For growers, workers and communities that depend on Tongaat Hulett, this agreement averts the immediate threat of liquidation and protects jobs and livelihoods across the sugar value chain, the association says.

Tongaat Hulett is a key contributor to South Africa’s economy and to the stability of rural communities. Tongaat Hulett operates three sugar mills and is the country’s biggest standalone refiner of white sugar. For more than 130 years, the company has been a cornerstone of the national sugar value chain, which supports more than one-million livelihoods, the association points out.

“This agreement is a significant milestone in securing the future of the modern South African sugar industry. With the liquidation of Tongaat Hulett off the table, we hope that its mills and refinery can now focus on operating without interruption. More than 17 500 supplying sugarcane growers rely on Tongaat Hulett,” says SA Canegrowers chairperson Higgins Mdluli.

“We thank the government, the Department of Trade, Industry and Competition and the IDC for recognising the significance of the sugar industry to the national economy. Tongaat Hulett’s mills have continued to be operational, even as the liquidation hearing was looming, in part owing to bridging funding provided by the IDC,” he says.

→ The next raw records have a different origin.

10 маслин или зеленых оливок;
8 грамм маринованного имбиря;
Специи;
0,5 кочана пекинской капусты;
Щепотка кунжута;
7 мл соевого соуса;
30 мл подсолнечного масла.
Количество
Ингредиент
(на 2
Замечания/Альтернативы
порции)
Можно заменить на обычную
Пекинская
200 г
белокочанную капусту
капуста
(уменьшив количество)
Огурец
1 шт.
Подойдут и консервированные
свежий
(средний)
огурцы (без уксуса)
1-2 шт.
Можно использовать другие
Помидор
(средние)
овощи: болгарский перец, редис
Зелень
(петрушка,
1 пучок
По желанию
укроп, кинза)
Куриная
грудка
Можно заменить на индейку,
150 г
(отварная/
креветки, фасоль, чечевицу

SA Canegrowers will work with all parties involved to secure a stable and sustainable future for the South African sugar industry.

“As a unified industry, we can also address other immediate challenges facing us, especially the flood of imported sugar into South Africa.

“Unfairly subsidised sugar from countries such as Brazil and Thailand is currently displacing locally produced sugar from retailers and food and beverage manufacturers. This affects growers and local millers alike, including Tongaat Hulett,” Mdluli says.